To master this concept, focus on understanding that you're grouping like factors together, just as you would combine identical items into one pile. This not only simplifies equations but also lays the groundwork for solving them.

Solving linear equations is a foundational skill in algebra. A linear equation is one in which the highest power of the variable is one. The general form is \(ax + b = 0\), where 'a' and 'b' are constants. To solve for 'x', you must isolate the variable on one side of the equation.

In the given exercise, after combining like terms, you are left with \(10x = x - 16\). To solve for 'x', subtract 'x' from both sides to isolate the terms containing 'x'. This leads to the equation \(9x = -16\), which you can then solve by dividing both sides by '9', yielding \(x = -\frac{16}{9}\).

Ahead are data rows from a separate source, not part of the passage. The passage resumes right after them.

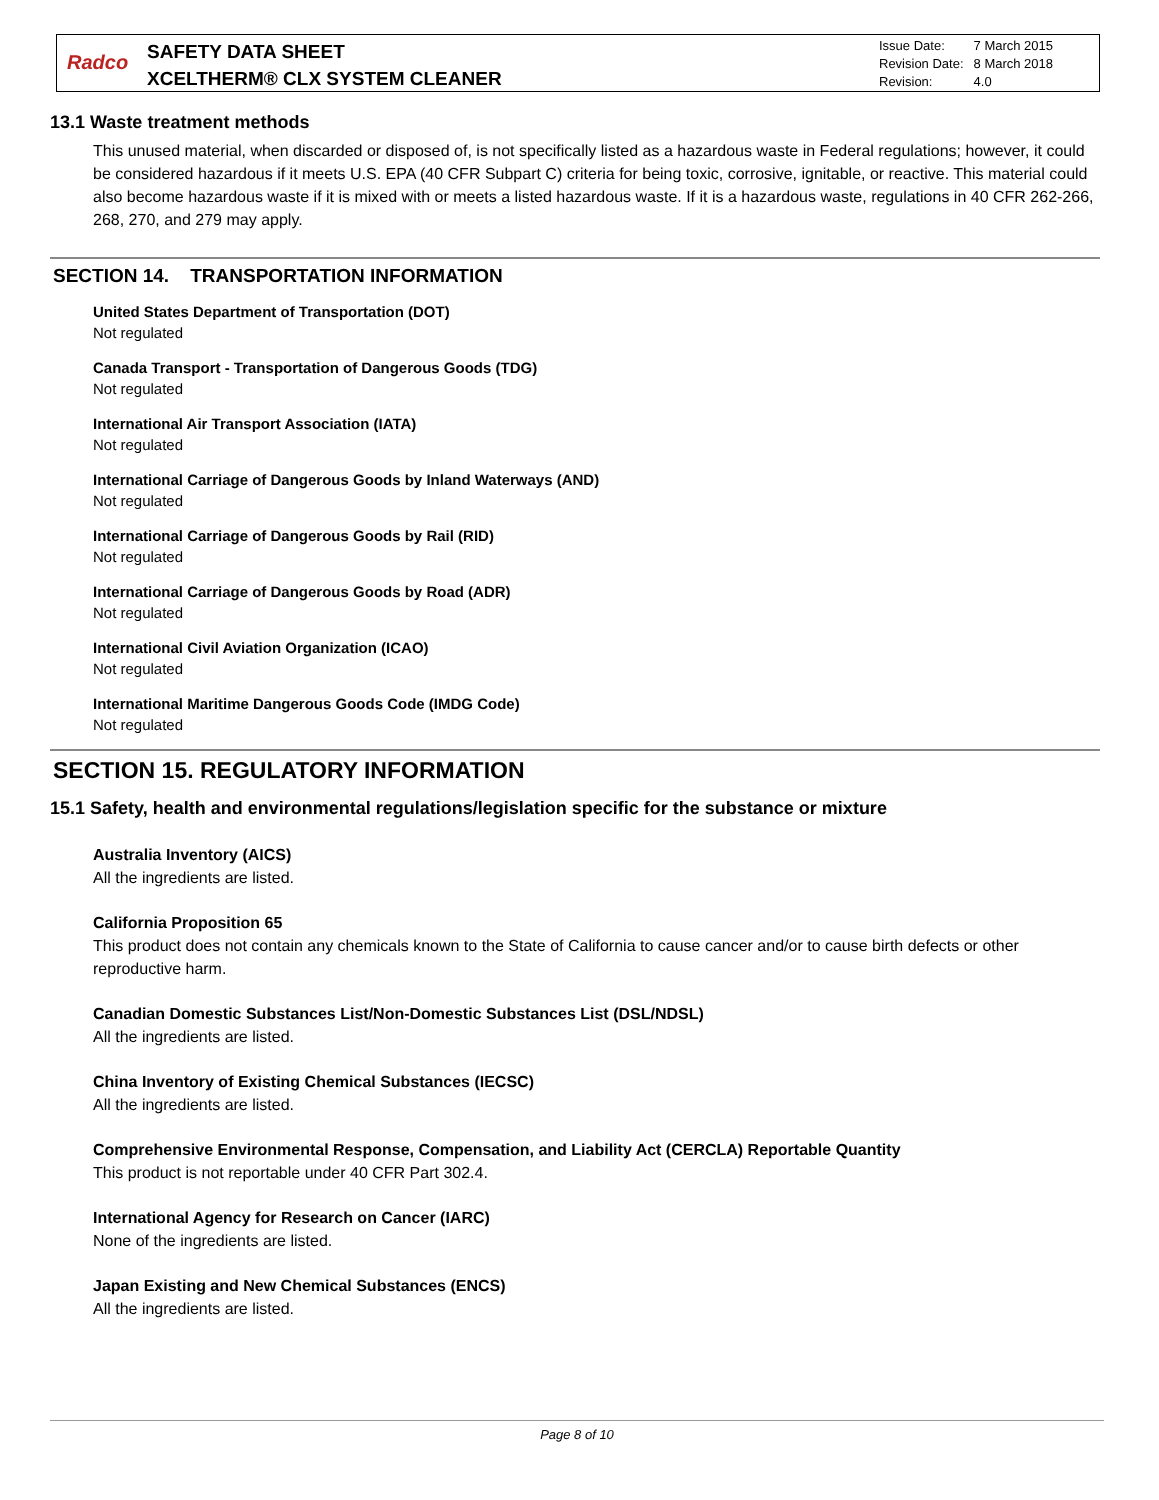Radco
SAFETY DATA SHEET
XCELTHERM® CLX SYSTEM CLEANER
| Issue Date: | 7 March 2015 |
| Revision Date: | 8 March 2018 |
| Revision: | 4.0 |
13.1 Waste treatment methods
This unused material, when discarded or disposed of, is not specifically listed as a hazardous waste in Federal regulations; however, it could be considered hazardous if it meets U.S. EPA (40 CFR Subpart C) criteria for being toxic, corrosive, ignitable, or reactive. This material could also become hazardous waste if it is mixed with or meets a listed hazardous waste. If it is a hazardous waste, regulations in 40 CFR 262-266, 268, 270, and 279 may apply.
SECTION 14. TRANSPORTATION INFORMATION
United States Department of Transportation (DOT)
Not regulated
Canada Transport - Transportation of Dangerous Goods (TDG)
Not regulated
International Air Transport Association (IATA)
Not regulated
International Carriage of Dangerous Goods by Inland Waterways (AND)
Not regulated
International Carriage of Dangerous Goods by Rail (RID)
Not regulated
International Carriage of Dangerous Goods by Road (ADR)
Not regulated
International Civil Aviation Organization (ICAO)
Not regulated
International Maritime Dangerous Goods Code (IMDG Code)
Not regulated
SECTION 15. REGULATORY INFORMATION
15.1 Safety, health and environmental regulations/legislation specific for the substance or mixture
Australia Inventory (AICS)
All the ingredients are listed.
California Proposition 65
This product does not contain any chemicals known to the State of California to cause cancer and/or to cause birth defects or other reproductive harm.
Canadian Domestic Substances List/Non-Domestic Substances List (DSL/NDSL)
All the ingredients are listed.
China Inventory of Existing Chemical Substances (IECSC)
All the ingredients are listed.
Comprehensive Environmental Response, Compensation, and Liability Act (CERCLA) Reportable Quantity
This product is not reportable under 40 CFR Part 302.4.
International Agency for Research on Cancer (IARC)
None of the ingredients are listed.
Japan Existing and New Chemical Substances (ENCS)
All the ingredients are listed.
Page 8 of 10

Remember, the goal is to get 'x' by itself, so reverse the operations that are being applied to 'x', maintaining the balance by performing each operation on both sides of the equation. Practice this concept by working through a variety of linear equations to develop a clear understanding of the solving process.

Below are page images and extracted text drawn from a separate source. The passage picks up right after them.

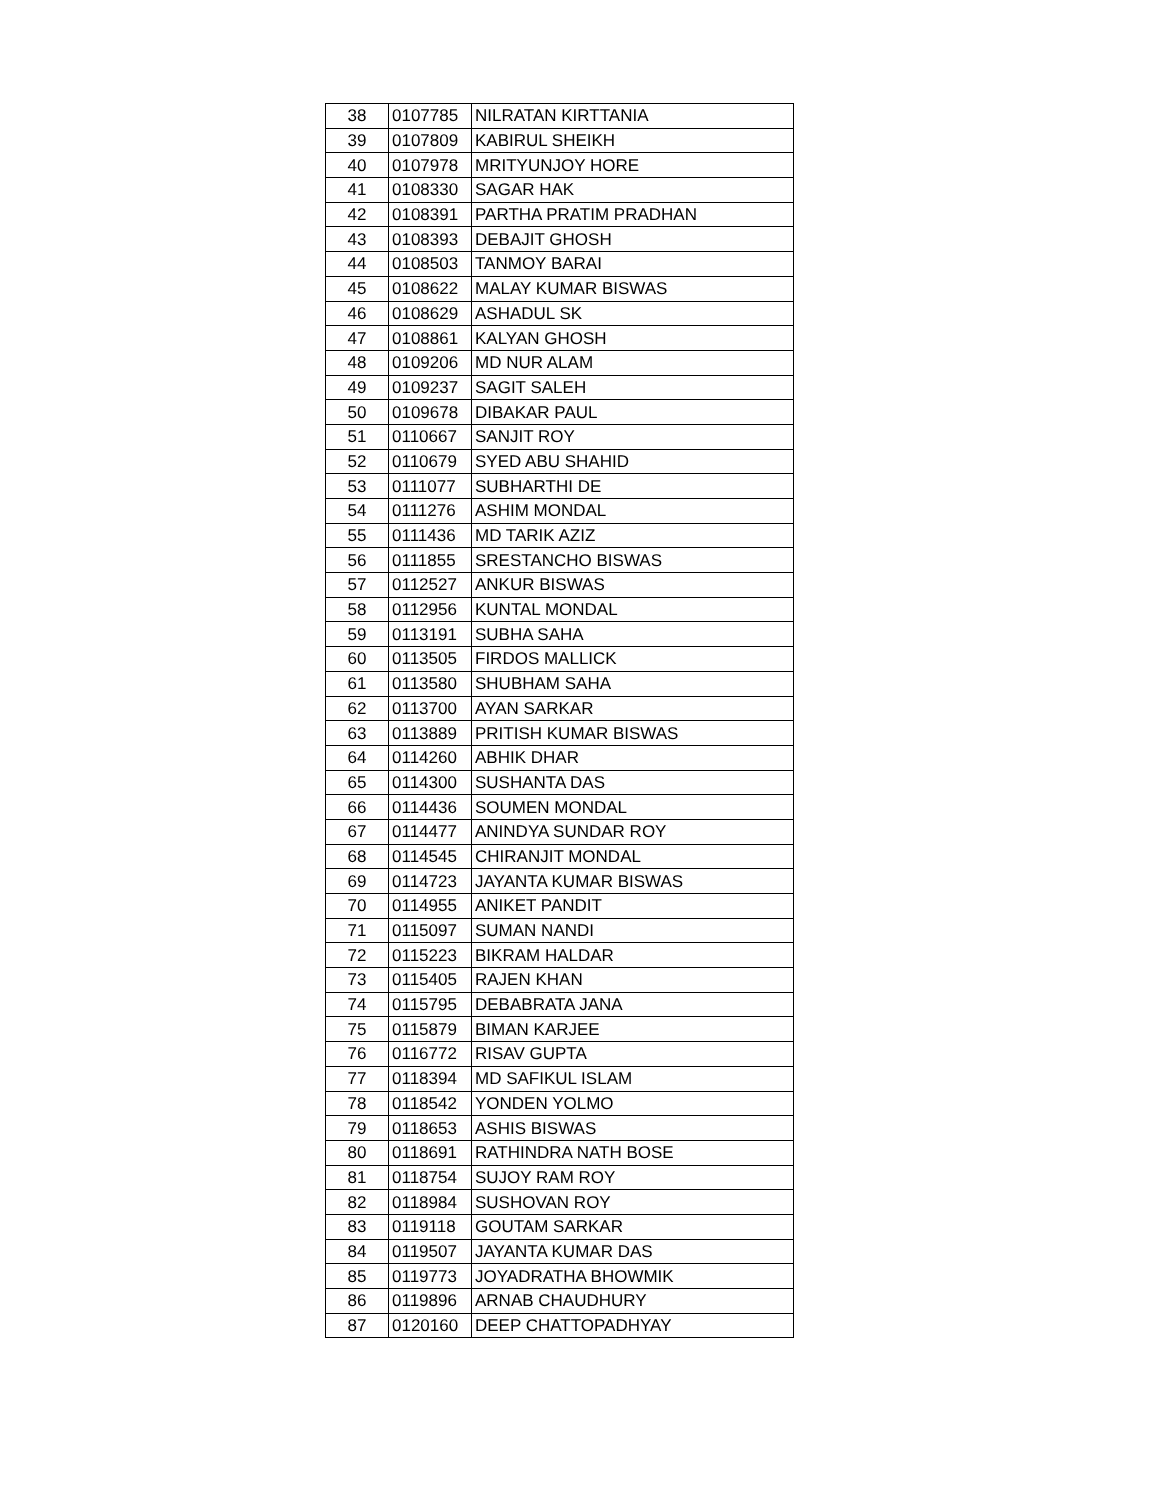| 38 | 0107785 | NILRATAN KIRTTANIA |
| 39 | 0107809 | KABIRUL SHEIKH |
| 40 | 0107978 | MRITYUNJOY HORE |
| 41 | 0108330 | SAGAR HAK |
| 42 | 0108391 | PARTHA PRATIM PRADHAN |
| 43 | 0108393 | DEBAJIT GHOSH |
| 44 | 0108503 | TANMOY BARAI |
| 45 | 0108622 | MALAY KUMAR BISWAS |
| 46 | 0108629 | ASHADUL SK |
| 47 | 0108861 | KALYAN GHOSH |
| 48 | 0109206 | MD NUR ALAM |
| 49 | 0109237 | SAGIT SALEH |
| 50 | 0109678 | DIBAKAR PAUL |
| 51 | 0110667 | SANJIT ROY |
| 52 | 0110679 | SYED ABU SHAHID |
| 53 | 0111077 | SUBHARTHI DE |
| 54 | 0111276 | ASHIM MONDAL |
| 55 | 0111436 | MD TARIK AZIZ |
| 56 | 0111855 | SRESTANCHO BISWAS |
| 57 | 0112527 | ANKUR BISWAS |
| 58 | 0112956 | KUNTAL MONDAL |
| 59 | 0113191 | SUBHA SAHA |
| 60 | 0113505 | FIRDOS MALLICK |
| 61 | 0113580 | SHUBHAM SAHA |
| 62 | 0113700 | AYAN SARKAR |
| 63 | 0113889 | PRITISH KUMAR BISWAS |
| 64 | 0114260 | ABHIK DHAR |
| 65 | 0114300 | SUSHANTA DAS |
| 66 | 0114436 | SOUMEN MONDAL |
| 67 | 0114477 | ANINDYA SUNDAR ROY |
| 68 | 0114545 | CHIRANJIT MONDAL |
| 69 | 0114723 | JAYANTA KUMAR BISWAS |
| 70 | 0114955 | ANIKET PANDIT |
| 71 | 0115097 | SUMAN NANDI |
| 72 | 0115223 | BIKRAM HALDAR |
| 73 | 0115405 | RAJEN KHAN |
| 74 | 0115795 | DEBABRATA JANA |
| 75 | 0115879 | BIMAN KARJEE |
| 76 | 0116772 | RISAV GUPTA |
| 77 | 0118394 | MD SAFIKUL ISLAM |
| 78 | 0118542 | YONDEN YOLMO |
| 79 | 0118653 | ASHIS BISWAS |
| 80 | 0118691 | RATHINDRA NATH BOSE |
| 81 | 0118754 | SUJOY RAM ROY |
| 82 | 0118984 | SUSHOVAN ROY |
| 83 | 0119118 | GOUTAM SARKAR |
| 84 | 0119507 | JAYANTA KUMAR DAS |
| 85 | 0119773 | JOYADRATHA BHOWMIK |
| 86 | 0119896 | ARNAB CHAUDHURY |
| 87 | 0120160 | DEEP CHATTOPADHYAY |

Substitution is a technique used in algebra to find the value of expressions. Once you find the value of the variable, you 'substitute' it into another expression to evaluate it. This is particularly important when solving a set of equations or evaluating expressions where the variable appears in more complex forms.

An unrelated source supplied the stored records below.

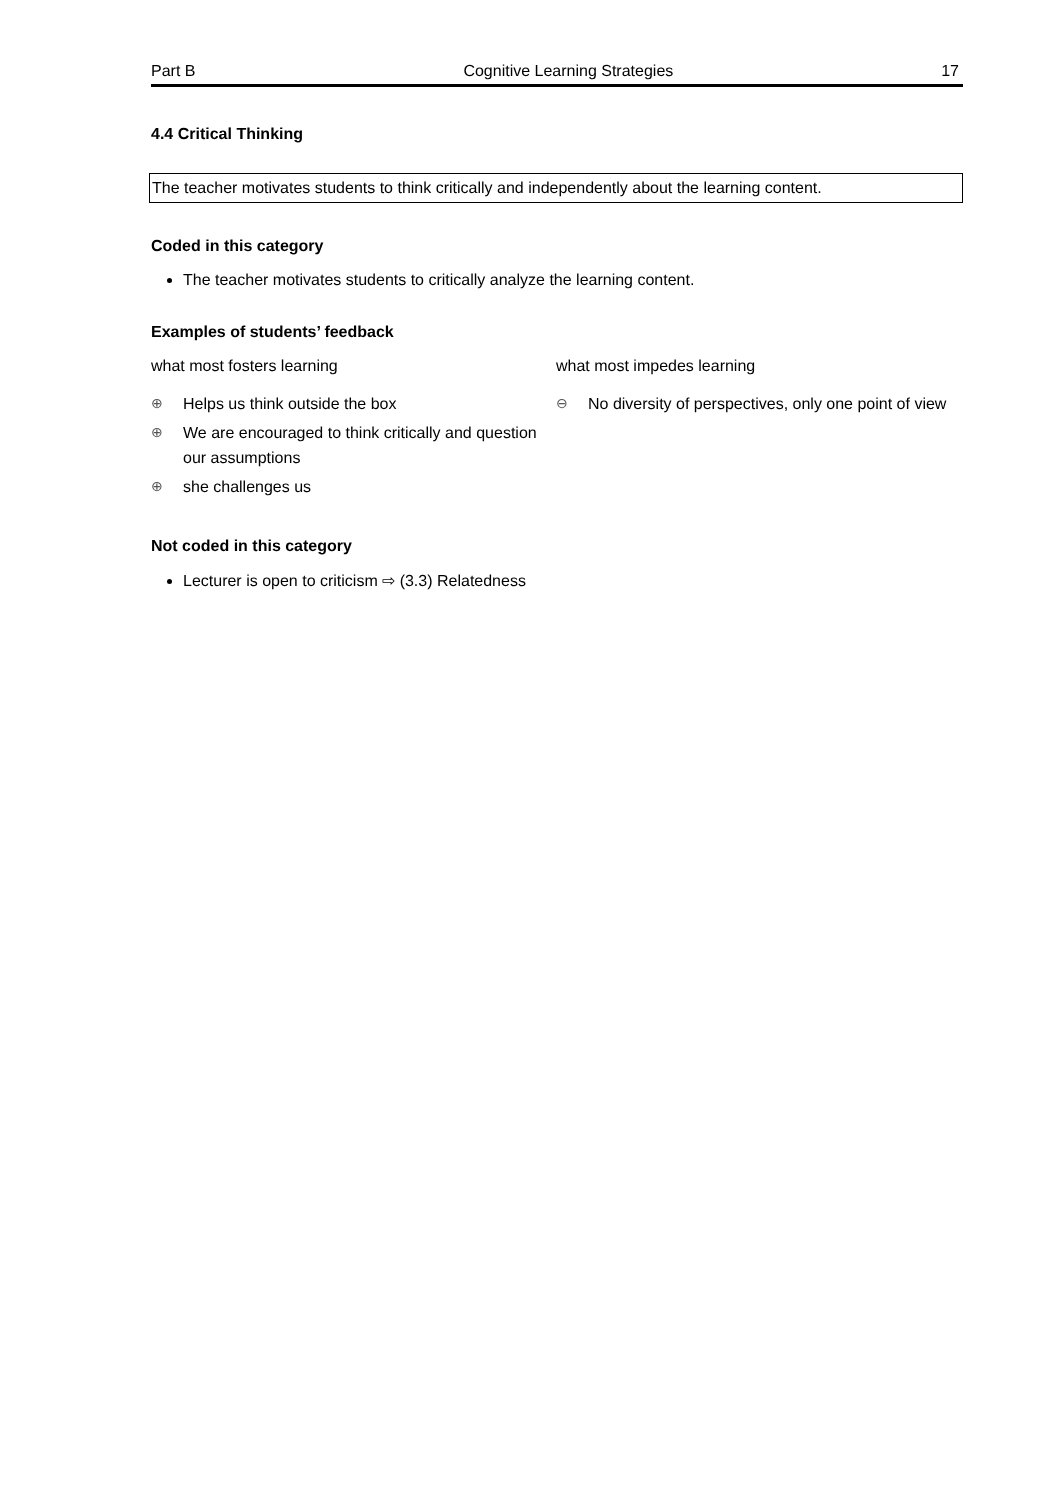Part B Cognitive Learning Strategies 17
4.4 Critical Thinking
The teacher motivates students to think critically and independently about the learning content.
Coded in this category
The teacher motivates students to critically analyze the learning content.
Examples of students’ feedback
what most fosters learning
⊕ Helps us think outside the box
⊕ We are encouraged to think critically and question our assumptions
⊕ she challenges us
what most impedes learning
⊖ No diversity of perspectives, only one point of view
Not coded in this category
Lecturer is open to criticism ⇨ (3.3) Relatedness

In our example, after solving the linear equation, you find that \(x = -\frac{16}{9}\). To evaluate \(x^2 - x\), you substitute the value of 'x' into the expression, resulting in \(\left(-\frac{16}{9}\right)^2 - \left(-\frac{16}{9}\right) = \frac{256}{81} + \frac{16}{9} = \frac{400}{81}\).

Substitution is a powerful tool that can be used for a variety of purposes in algebra, such as solving systems of equations or evaluating functions. It is a straightforward process, but requires careful attention to ensure that the substitution is done correctly. Precise substitution is key to obtaining the correct results in algebraic computations.